The influence of surface-active agent concentration on the b value is clear in Figure 3; the influence is more pronounced at concentrations of Tween between 0.1 and 0.25 kg/m3.

Likewise, Schaefer et al. observed that in this region a good dispersion of cell clumps was reached, and that the addition of Tween in a concentration above 0.25 kg/m3 did not enhance the growth rate.


Table 1: Regression values obtained from bacterial dry weight measurements versus absorbances at 540 nm.
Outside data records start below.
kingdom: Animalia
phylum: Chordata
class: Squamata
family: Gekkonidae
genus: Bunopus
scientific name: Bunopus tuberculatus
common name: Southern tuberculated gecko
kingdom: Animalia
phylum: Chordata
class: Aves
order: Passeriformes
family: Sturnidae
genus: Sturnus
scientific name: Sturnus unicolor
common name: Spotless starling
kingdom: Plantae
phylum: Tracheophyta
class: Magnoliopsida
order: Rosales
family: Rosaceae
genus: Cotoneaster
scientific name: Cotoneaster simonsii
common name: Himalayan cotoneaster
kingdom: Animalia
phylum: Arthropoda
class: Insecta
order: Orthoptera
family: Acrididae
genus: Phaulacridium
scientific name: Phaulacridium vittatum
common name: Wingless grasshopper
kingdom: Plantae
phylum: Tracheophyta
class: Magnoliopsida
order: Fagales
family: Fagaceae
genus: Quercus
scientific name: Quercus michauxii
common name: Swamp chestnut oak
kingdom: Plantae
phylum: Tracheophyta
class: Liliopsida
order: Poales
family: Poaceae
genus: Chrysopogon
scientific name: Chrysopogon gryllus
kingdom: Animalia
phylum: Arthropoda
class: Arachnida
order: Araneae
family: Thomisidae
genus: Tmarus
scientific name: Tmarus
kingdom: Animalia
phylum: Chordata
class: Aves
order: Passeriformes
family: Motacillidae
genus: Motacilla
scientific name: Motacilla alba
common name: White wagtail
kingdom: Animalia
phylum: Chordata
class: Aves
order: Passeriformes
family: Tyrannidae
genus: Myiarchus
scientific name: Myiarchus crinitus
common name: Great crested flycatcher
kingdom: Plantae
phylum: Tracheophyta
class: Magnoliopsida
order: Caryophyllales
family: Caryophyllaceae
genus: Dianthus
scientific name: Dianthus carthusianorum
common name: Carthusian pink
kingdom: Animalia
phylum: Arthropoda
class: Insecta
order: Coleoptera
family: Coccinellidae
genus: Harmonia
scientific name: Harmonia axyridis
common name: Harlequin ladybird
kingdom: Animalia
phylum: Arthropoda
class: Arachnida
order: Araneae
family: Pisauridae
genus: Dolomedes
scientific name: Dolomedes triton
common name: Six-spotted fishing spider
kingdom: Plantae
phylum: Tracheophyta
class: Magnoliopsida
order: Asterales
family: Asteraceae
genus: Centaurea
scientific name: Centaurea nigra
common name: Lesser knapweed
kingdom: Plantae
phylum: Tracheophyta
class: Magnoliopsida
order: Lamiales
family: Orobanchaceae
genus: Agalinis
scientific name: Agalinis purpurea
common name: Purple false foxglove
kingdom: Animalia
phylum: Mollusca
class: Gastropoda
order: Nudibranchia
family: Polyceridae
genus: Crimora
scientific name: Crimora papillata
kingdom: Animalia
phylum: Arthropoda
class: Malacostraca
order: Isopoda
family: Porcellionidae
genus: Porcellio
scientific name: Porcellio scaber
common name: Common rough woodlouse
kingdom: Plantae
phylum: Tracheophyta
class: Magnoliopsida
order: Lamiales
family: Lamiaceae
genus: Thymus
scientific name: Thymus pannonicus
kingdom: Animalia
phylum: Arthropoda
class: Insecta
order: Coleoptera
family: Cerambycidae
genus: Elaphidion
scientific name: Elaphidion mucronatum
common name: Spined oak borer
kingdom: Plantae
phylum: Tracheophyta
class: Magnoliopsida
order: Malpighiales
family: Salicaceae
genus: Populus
The experiments are listed according to the concentration of Tween and the fermentation time of its addition to the medium

Experiment addition of Tween b r
concentration (*) time (days)
1 0.5 3.7 2.320 0.9480
2 0.5 0 0.893 0.8901
3 0.5 2.7 1.321 0.9747
4 0.5 0 1.099 0.9462
5 0.5 3.7 1.324 0.9861
6 0.25 0 1.528 0.9559
7 0.1 0 3.244 0.9821

* kg of Tween 80 per m3 of culture


Figure 1: Cells concentrations (X) as a function of absorbances at 540 nm, and respective linear regression from experiment 5.


Figure 2: Schematic representation of two spectrophotometric standard curves at a given wavelength.


Figure 3: b coefficient values (Table 1) as a function of the concentration of Tween 80 in the medium at the beginning of cultivation.



Abs Absorbance at 540 nm

r Correlation coefficient

b Bacterial dry weight / absorbance units, kg/m3

t Fermentation time, days

X Cell concentrations (dry weight), kg/m3



Borzani, W. O Método Turbidimétrico na Medida

de Concentrações e de Velocidades de Reprodução de Microrganismos. Revista de Microbiologia, 3(3): 155-156 (1972).

Cassagne, H. Milliex de Culture. Tome 2. Collection Techniques de Base, p. 242 (1961).

Dubos, R.J. Rapid and Submerged Growth of Mycobacteria in Liquid Media. Proceedings of the Society for Experimental Biology and Medicine, 58:361-362 (1945).

Schaefer, W.B. ; Marsahk, A. and Burkhart, B. The Growth of Mycobacterium tuberculosis as a Function of Its Nutrients, Journal of Bacteriology, 58:549-563 (1949).